All told, the Pentagon's Defense Environmental Restoration Program lists 279 contaminated military bases -- some active, some no longer in use -- throughout the Southern states. The future price tag for cleaning up these installations comes to more than $4 billion. "The military's impact rivals what we've seen in the former Soviet Union, in terms of the depth and breadth of contamination," says Jeff Ruch, director of Public Employees for Environmental Responsibility, a Washington, D.C.-based watchdog group. "A lot of the casualties aren't even known, because people aren't tracing them."

Despite this impact, the Pentagon has been pushing for exemptions from some of the nation's most important environmental laws -- measures that would allow the Defense Department to evade some of the responsibility for cleaning up its own mess and preventing other disasters in the future.

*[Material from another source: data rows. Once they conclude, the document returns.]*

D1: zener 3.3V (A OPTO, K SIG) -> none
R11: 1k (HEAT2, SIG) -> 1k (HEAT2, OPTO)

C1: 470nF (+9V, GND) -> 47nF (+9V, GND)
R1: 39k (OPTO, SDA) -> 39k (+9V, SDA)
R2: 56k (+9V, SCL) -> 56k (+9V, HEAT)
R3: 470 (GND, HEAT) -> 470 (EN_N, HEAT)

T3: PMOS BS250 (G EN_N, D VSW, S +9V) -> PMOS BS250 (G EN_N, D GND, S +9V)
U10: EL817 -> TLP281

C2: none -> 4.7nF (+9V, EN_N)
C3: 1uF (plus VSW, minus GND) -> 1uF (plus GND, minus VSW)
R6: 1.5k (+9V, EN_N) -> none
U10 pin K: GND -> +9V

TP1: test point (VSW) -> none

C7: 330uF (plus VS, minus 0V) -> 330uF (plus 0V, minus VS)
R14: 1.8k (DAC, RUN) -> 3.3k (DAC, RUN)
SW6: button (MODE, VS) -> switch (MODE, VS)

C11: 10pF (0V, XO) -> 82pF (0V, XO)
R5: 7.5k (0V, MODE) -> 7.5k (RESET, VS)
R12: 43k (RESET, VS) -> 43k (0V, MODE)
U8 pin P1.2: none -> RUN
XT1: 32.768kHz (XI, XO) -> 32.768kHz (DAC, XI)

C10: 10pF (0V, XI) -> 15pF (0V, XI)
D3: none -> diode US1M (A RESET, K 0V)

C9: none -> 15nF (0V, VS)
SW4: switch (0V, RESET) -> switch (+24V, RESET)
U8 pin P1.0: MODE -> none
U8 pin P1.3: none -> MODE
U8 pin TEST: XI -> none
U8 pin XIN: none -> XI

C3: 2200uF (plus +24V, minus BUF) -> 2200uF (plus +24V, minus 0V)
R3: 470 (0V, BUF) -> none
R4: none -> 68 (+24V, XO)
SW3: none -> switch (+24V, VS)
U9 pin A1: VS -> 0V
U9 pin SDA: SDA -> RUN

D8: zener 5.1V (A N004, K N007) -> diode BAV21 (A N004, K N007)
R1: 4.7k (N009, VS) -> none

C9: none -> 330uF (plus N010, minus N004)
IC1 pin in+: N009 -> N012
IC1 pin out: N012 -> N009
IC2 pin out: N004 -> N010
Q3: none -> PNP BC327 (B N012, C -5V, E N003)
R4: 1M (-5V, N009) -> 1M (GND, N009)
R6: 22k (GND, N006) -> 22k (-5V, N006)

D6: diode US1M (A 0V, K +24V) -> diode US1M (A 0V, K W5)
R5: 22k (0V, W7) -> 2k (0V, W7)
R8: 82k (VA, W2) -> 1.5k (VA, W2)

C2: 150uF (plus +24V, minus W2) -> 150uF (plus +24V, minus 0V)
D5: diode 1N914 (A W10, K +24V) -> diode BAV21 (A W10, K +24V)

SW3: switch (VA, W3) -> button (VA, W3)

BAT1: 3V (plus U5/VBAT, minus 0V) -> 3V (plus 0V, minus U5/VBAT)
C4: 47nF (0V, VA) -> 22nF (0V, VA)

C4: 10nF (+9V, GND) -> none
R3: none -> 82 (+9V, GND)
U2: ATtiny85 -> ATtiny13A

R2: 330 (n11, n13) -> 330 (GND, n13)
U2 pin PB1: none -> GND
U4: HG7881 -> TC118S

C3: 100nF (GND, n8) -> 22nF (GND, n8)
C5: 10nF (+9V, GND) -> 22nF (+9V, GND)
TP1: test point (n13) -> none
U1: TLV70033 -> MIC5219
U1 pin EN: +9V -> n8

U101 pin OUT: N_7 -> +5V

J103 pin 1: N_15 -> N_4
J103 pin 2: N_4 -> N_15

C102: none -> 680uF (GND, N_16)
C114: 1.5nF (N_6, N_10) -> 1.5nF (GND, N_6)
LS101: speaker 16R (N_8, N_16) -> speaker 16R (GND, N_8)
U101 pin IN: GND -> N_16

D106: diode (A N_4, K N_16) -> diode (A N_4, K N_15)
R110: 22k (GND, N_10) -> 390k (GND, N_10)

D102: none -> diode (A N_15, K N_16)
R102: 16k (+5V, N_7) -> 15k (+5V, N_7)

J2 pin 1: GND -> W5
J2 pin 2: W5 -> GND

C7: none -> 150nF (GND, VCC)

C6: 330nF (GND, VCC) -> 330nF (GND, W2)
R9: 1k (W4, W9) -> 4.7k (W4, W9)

One place where the military's casualties are becoming known is North Carolina's Camp Lejeune, which has garnered a fair amount of attention on Capitol Hill lately. There, Marine families have recently learned that much of the water they drank from the 1960s through the '80s -- and possibly earlier -- had been tainted with volatile organic compounds linked to birth defects, liver damage and cancer. Much of the contamination came from within the base itself; the rest came from a nearby business. As early as October 1980, a chemical analysis of some of Lejeune's drinking supply warned, in capital letters, "WATER IS HIGHLY CONTAMINATED."